How to complete this task: Produce a verbatim transcript of the entries below, excluding pictures.

Provided data:
-- Opening Marker --

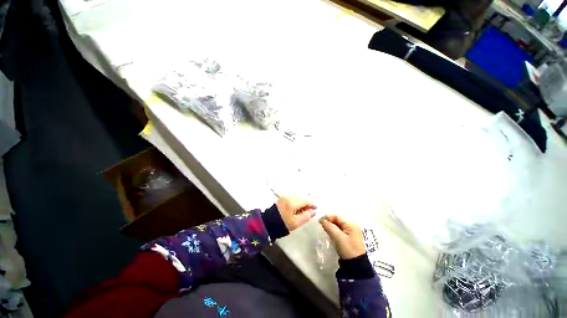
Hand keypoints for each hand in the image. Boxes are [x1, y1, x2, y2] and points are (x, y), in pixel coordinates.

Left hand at [276, 196, 316, 230]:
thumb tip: (314, 211)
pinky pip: (293, 198)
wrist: (268, 223)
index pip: (306, 200)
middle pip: (302, 198)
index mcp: (292, 202)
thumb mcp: (296, 223)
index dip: (312, 205)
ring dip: (301, 203)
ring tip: (301, 212)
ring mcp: (285, 196)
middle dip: (306, 204)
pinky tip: (295, 209)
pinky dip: (296, 202)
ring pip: (297, 197)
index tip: (314, 210)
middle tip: (307, 213)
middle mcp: (289, 196)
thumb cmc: (283, 224)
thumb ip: (306, 216)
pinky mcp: (282, 198)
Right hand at [319, 215, 365, 259]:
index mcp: (351, 224)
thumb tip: (321, 219)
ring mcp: (351, 232)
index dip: (328, 217)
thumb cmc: (347, 249)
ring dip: (331, 226)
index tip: (319, 221)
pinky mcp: (349, 237)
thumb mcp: (337, 237)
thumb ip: (329, 226)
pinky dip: (334, 230)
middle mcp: (352, 225)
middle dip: (329, 221)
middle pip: (337, 220)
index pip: (337, 216)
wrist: (356, 266)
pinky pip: (340, 230)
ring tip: (324, 229)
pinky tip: (330, 233)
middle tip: (321, 225)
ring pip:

-- Closing Marker --

Response area:
Hand keypoints for each hand in the image. Boxes are [x1, y1, x2, y2] and points are (x, y), in pixel coordinates.

Left hand at [276, 196, 316, 230]:
thumb tip: (314, 211)
pinky pip: (293, 198)
wrist: (268, 223)
index pip: (306, 200)
middle pip: (302, 198)
index mcp: (292, 202)
thumb mcp: (296, 223)
index dip: (312, 205)
ring dip: (301, 203)
ring tip: (301, 212)
ring mcp: (285, 196)
middle dip: (306, 204)
pinky tip: (295, 209)
pinky dip: (296, 202)
ring pip: (297, 197)
index tip: (314, 210)
middle tip: (307, 213)
middle mcp: (289, 196)
thumb cmc: (283, 224)
thumb ip: (306, 216)
pinky mcp: (282, 198)
Right hand at [319, 215, 365, 259]:
index mcp: (351, 224)
thumb tip: (321, 219)
ring mcp: (351, 232)
index dip: (328, 217)
thumb cmc: (347, 249)
ring dip: (331, 226)
index tip: (319, 221)
pinky mcp: (349, 237)
thumb mcp: (337, 237)
thumb ip: (329, 226)
pinky dip: (334, 230)
middle mcp: (352, 225)
middle dip: (329, 221)
middle pip: (337, 220)
index pip: (337, 216)
wrist: (356, 266)
pinky pip: (340, 230)
ring tip: (324, 229)
pinky tip: (330, 233)
middle tip: (321, 225)
ring pip:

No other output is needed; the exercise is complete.